Courtesy of Stanford University Libraries poet_krushchev

The poet and artist Andrei Voznesensky was denounced by the famously hot-tempered Nikita Krushchev (at right) in 1963. Voznesensky chose to give Stanford his collection of papers, manuscripts, drawings and other materials.

Stanford University Libraries has acquired a collection of papers, manuscripts, drawings, photographs and other materials from Russian poet and artist Andrei Voznesensky. Born in 1933, Voznesensky is one of the foremost writers of post-Stalinist Russia.

The poet wanted to place his archive at an American institution and chose Stanford partly because of his fondness for the San Francisco Bay Area, said Michael Keller, university librarian. Voznesensky also chose Stanford as a repository because of the importance given to modern Russian poetry in the Slavic Department’s program. Green Library has one of the best collections of Russian poetry in the world, Keller said.

The collection will significantly enhance the university’s collection of the work of contemporary Russian writers, since it joins the papers of Yevgeny Yevtushenko in Stanford University Libraries and the papers of Boris Pasternak, Abram Terts (Siniavskii) and others in the Hoover Institution Library and Archives.

From the late 1950s to the end of the Soviet Union, Voznesensky was a major public figure in the aboveground Soviet literary establishment. He was denounced by Khrushchev in 1963 in an attack that marked the beginning of a significant shift in Soviet cultural politics, said Lazar Fleishman, professor of Slavic languages and literatures.

The poet often served as a mediator between the literary establishment and its underground counterpart by “helping members of the new generation get published and interceding on behalf of those who had gotten themselves into trouble with the authorities,” said Gregory Freidin, also a professor of Slavic languages and literatures.

The collection is remarkable for its volume of manuscripts, which account for 5 of the 29 linear feet of the collection’s material, said Karen Rondestvedt, curator for Slavic and East European Collections. Included in the collection are original manuscripts, correspondence, more than 600 pages of drawings and sketches, over 1,000 photographs and other documents. Material from the trials of poets whom he helped, letters and drawings from imprisoned poets and research materials also are part of the collection, Rondestvedt said. The collection’s video and audiotapes include the hearing where Voznesensky was denounced by Khrushchev. Most material dates from the mid-1950s through 1990.

Voznesensky (his name is sometimes transliterated “Voznesenskii”) is the author of approximately 40 volumes of poetry in Russian, two collections of fiction, at least three plays and two operas. A number of his collections have been translated into English, including Antimiry, translated by W. H. Auden and others as Antiworlds (1966). He also has created many works of visual art in graphic and sculptural form and has produced illustrated essays on “visual poetry.”

The collection currently is being processed and cataloged. It is expected to become available to researchers during the first half of 2005.

__GIVEN INFORMATION__.
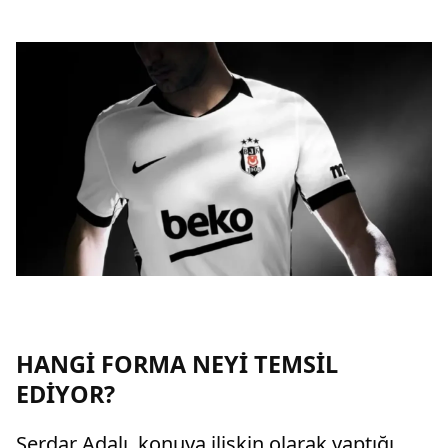
HANGİ FORMA NEYİ TEMSİL
EDİYOR?
Serdar Adalı, konuya ilişkin olarak yaptığı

__WORK INSTRUCTIONS__.
• A. Name every person the Voznesensky article quotes or credits with a statement about the collection or the poet, giving each person's title as the article states it.
• B. Retype the part of the Voznesensky article starting at "From the late" and ending at "Fleishman, professor of Slavic languages and literatures.".
• C. Answer these from the Voznesensky article:
(i) In what year was Voznesensky born?
(ii) How many linear feet of material does the collection hold in total?
(iii) When is the collection expected to become available to researchers?
The listing stands apart from the Voznesensky article and is separate material.

__TASK SOLUTIONS__.
• A.
Michael Keller, university librarian
Lazar Fleishman, professor of Slavic languages and literatures
Gregory Freidin, professor of Slavic languages and literatures
Karen Rondestvedt, curator for Slavic and East European Collections

• B.
From the late 1950s to the end of the Soviet Union, Voznesensky was a major public figure in the aboveground Soviet literary establishment. He was denounced by Khrushchev in 1963 in an attack that marked the beginning of a significant shift in Soviet cultural politics, said Lazar Fleishman, professor of Slavic languages and literatures.

• C.
(i) 1933
(ii) 29 linear feet
(iii) During the first half of 2005